#### [BRIEF]
Answer with a number only: how many lines of the data contain "wrist"?

(Saved data entries)
[Start of section]

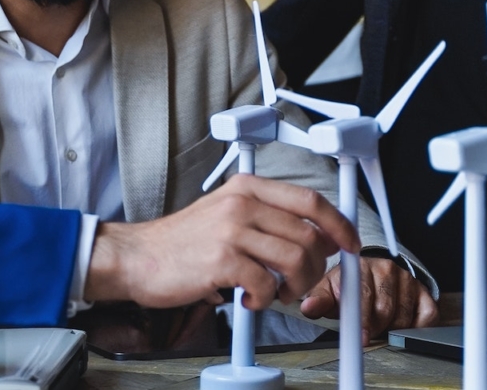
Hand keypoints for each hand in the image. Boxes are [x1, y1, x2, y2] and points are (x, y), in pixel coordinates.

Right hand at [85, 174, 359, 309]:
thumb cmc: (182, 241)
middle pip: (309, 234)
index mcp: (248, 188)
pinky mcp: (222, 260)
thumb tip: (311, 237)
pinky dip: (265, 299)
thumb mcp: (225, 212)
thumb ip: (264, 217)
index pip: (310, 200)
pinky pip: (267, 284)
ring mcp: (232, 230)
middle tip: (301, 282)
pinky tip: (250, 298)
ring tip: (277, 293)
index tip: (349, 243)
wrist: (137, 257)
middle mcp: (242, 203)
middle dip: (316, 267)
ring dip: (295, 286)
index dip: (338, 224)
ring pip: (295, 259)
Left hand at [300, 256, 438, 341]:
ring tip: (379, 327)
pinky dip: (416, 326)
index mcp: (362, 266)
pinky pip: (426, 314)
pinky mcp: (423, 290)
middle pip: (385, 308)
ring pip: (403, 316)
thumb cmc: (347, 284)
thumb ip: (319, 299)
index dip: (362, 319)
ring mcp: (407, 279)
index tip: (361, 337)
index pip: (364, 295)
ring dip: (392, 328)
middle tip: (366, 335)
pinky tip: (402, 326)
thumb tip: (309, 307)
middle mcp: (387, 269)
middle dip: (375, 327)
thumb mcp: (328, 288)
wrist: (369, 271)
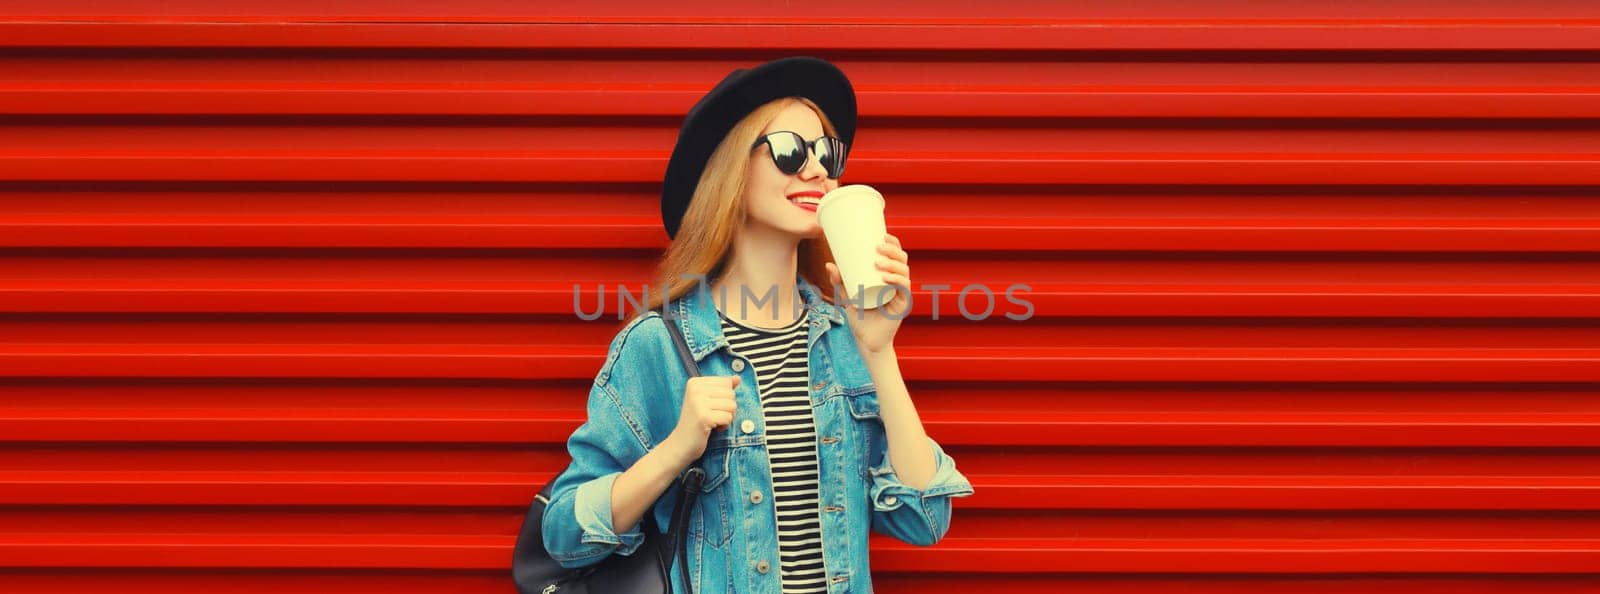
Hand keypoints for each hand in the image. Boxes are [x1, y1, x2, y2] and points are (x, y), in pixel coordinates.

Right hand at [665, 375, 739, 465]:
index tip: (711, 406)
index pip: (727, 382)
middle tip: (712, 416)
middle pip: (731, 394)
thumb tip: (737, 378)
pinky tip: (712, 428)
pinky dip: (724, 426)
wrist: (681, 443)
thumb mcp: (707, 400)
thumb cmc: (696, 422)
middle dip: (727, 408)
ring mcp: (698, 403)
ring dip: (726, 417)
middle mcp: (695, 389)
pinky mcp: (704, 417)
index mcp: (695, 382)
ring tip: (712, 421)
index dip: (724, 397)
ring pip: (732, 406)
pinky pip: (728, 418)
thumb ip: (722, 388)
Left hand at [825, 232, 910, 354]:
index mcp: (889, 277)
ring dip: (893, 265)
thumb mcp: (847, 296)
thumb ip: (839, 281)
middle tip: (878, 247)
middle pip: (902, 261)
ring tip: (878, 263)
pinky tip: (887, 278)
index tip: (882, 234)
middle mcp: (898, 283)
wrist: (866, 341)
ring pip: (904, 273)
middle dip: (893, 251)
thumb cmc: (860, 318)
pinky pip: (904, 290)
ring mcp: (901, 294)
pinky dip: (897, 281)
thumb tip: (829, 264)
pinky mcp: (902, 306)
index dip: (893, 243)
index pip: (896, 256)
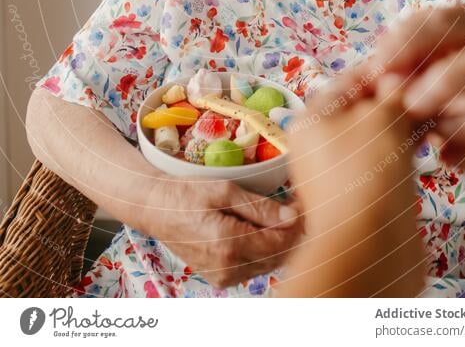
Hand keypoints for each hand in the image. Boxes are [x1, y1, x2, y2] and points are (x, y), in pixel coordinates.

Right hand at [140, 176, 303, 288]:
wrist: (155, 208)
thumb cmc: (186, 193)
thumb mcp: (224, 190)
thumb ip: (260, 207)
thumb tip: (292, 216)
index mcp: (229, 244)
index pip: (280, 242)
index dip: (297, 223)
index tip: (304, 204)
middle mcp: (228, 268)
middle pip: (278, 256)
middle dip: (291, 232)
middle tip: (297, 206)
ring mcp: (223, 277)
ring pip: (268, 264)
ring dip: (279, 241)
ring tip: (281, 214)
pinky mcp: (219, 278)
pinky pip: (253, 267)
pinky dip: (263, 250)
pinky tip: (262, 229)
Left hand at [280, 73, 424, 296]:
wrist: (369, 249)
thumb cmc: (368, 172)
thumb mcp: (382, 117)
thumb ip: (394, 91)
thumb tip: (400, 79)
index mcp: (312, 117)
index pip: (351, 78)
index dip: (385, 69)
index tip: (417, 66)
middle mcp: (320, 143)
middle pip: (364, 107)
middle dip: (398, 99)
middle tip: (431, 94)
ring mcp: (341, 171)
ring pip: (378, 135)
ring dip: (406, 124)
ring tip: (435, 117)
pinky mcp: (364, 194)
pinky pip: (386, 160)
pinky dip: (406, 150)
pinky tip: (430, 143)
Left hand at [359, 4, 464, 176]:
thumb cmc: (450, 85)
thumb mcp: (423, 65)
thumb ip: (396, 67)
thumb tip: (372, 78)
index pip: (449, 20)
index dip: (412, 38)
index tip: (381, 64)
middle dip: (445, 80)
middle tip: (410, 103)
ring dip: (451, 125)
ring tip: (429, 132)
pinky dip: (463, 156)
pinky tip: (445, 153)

[End of section]
[Start of section]

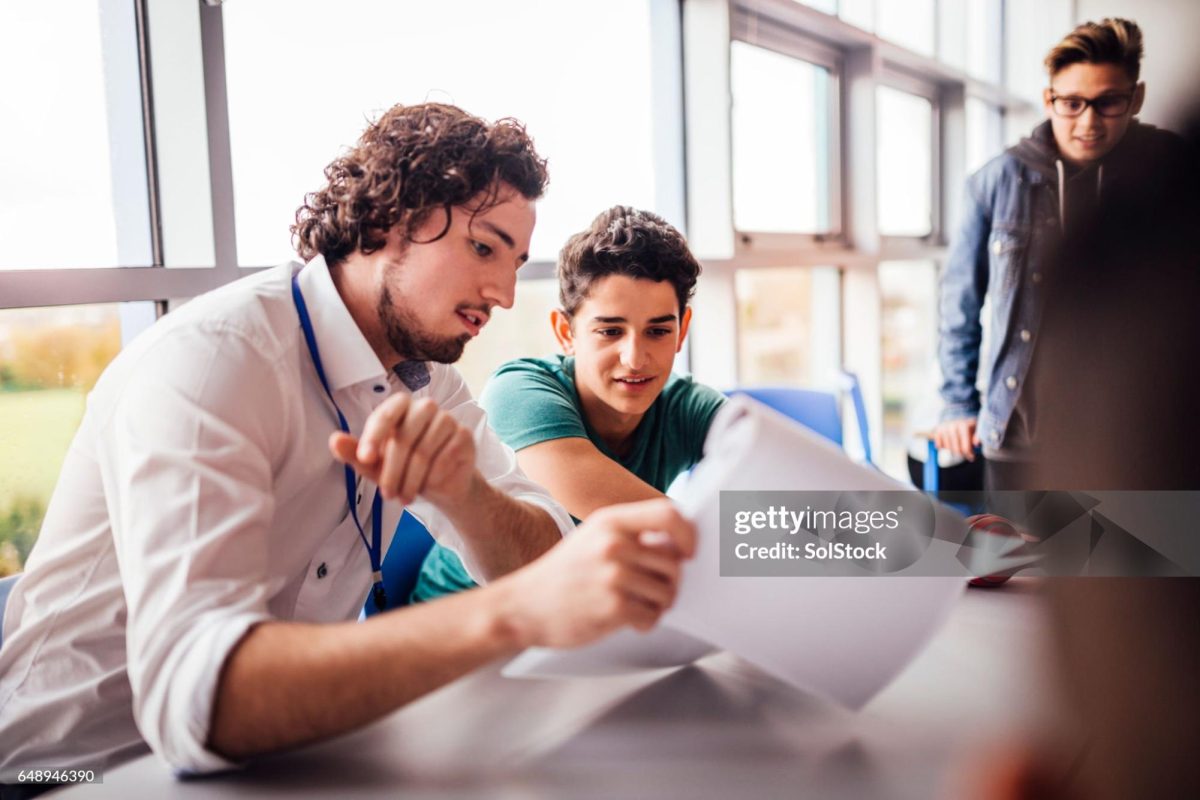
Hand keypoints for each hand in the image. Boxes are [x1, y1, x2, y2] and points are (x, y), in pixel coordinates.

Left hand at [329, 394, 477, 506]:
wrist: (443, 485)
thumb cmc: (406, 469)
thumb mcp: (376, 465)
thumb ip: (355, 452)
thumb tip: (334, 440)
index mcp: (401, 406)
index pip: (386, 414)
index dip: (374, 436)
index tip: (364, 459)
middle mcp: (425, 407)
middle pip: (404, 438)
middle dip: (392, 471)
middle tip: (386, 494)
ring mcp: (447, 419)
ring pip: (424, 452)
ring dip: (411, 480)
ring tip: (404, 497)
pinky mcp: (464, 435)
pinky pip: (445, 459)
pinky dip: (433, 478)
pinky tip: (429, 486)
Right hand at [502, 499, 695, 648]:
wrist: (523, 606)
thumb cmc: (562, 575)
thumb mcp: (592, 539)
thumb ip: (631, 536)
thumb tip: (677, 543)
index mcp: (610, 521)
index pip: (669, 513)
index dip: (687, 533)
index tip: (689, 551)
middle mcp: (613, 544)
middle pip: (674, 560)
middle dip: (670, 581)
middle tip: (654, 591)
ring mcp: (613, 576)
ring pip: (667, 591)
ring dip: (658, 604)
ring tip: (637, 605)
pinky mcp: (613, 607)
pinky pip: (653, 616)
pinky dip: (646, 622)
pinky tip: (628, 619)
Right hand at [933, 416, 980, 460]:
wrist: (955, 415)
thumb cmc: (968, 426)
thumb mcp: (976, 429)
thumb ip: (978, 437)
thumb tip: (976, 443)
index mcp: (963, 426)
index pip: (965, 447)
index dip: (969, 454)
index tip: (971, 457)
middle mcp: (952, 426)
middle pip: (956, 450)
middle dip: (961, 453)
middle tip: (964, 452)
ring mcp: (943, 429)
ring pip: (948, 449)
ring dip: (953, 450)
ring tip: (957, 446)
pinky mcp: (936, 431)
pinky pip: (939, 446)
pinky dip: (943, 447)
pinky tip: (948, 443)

[End of section]
[Start of section]

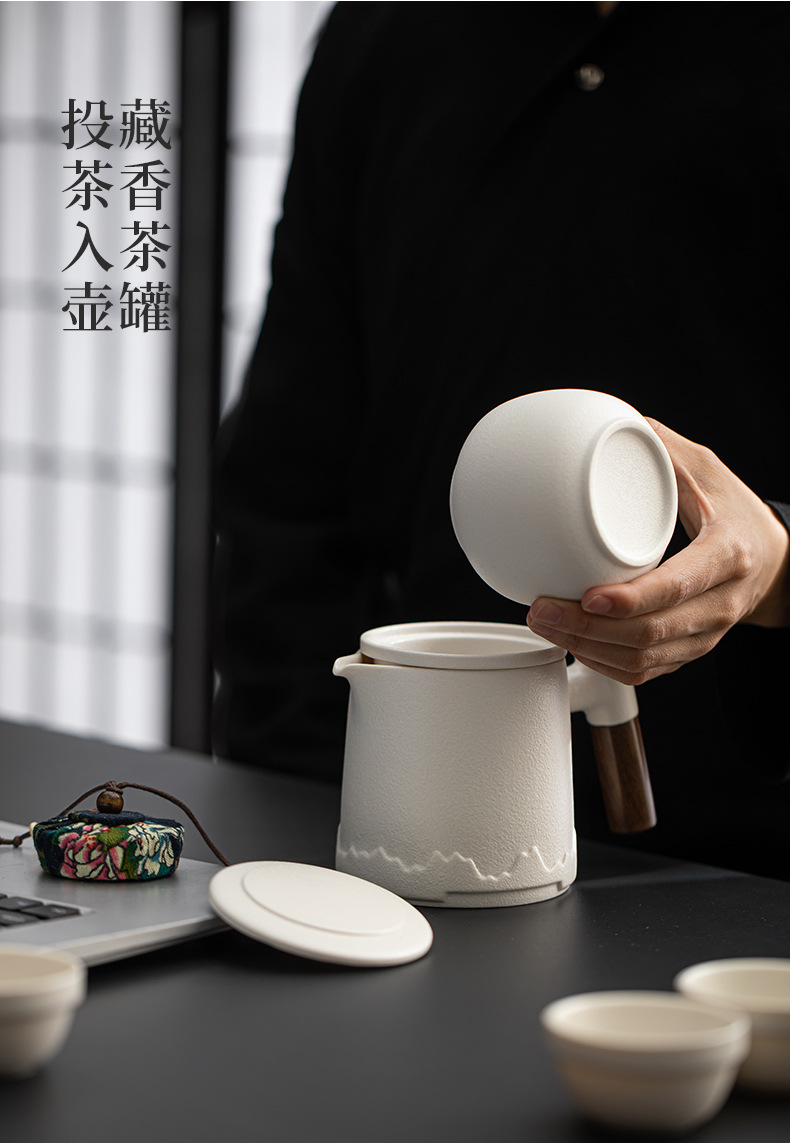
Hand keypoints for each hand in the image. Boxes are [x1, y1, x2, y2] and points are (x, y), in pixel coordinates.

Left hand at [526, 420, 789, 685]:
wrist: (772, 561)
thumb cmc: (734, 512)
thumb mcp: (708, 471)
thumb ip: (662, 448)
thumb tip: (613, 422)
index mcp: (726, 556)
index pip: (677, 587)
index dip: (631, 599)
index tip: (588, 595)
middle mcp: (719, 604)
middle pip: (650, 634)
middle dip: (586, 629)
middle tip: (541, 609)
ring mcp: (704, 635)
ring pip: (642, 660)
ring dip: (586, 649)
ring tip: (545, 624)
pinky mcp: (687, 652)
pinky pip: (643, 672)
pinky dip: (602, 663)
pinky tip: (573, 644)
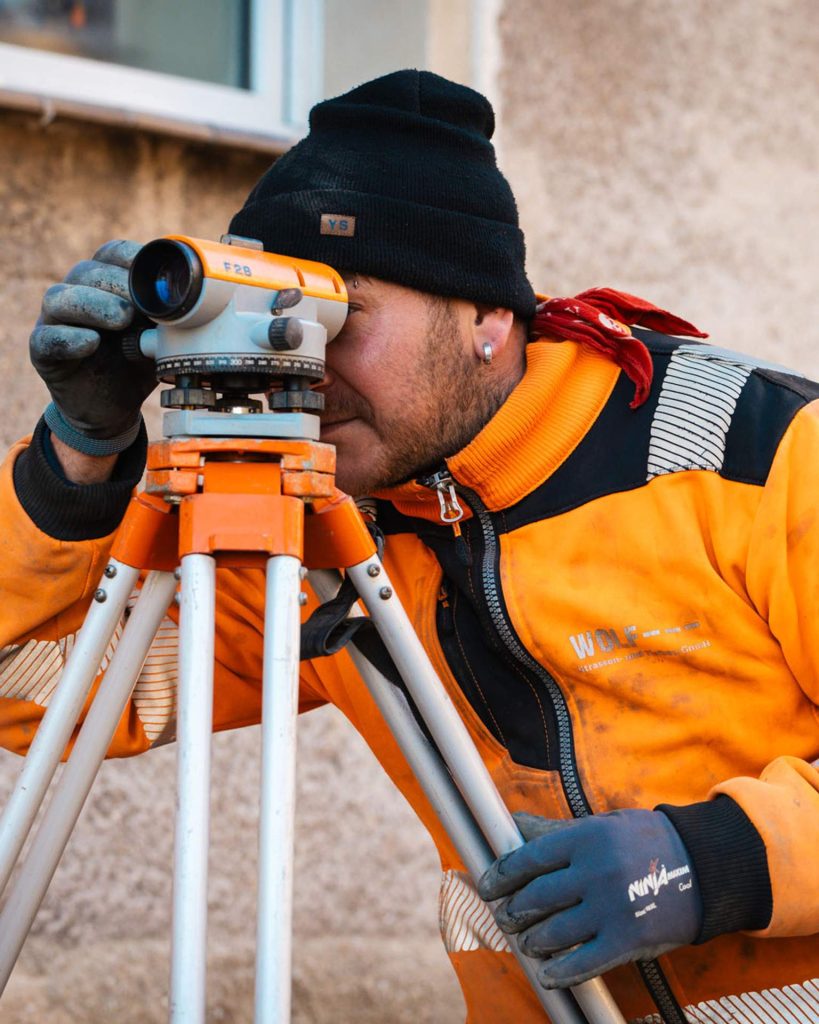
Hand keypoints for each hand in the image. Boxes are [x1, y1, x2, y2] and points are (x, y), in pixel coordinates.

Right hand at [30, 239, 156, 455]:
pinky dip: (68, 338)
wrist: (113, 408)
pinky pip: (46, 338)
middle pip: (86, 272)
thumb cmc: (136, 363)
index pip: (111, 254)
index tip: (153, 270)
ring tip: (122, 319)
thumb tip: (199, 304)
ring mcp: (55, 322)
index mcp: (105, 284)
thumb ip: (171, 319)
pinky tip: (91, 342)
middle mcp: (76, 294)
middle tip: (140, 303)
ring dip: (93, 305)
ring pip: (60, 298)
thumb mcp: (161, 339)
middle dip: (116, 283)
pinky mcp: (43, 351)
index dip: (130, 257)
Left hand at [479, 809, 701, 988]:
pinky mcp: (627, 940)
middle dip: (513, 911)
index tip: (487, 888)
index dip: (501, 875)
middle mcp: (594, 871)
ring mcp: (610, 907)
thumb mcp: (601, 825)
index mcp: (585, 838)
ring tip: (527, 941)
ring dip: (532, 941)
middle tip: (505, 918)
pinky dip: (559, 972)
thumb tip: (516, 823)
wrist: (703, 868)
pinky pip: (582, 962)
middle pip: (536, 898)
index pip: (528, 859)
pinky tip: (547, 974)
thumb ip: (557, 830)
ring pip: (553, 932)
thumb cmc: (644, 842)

[End of section]

#### [REPLY]
12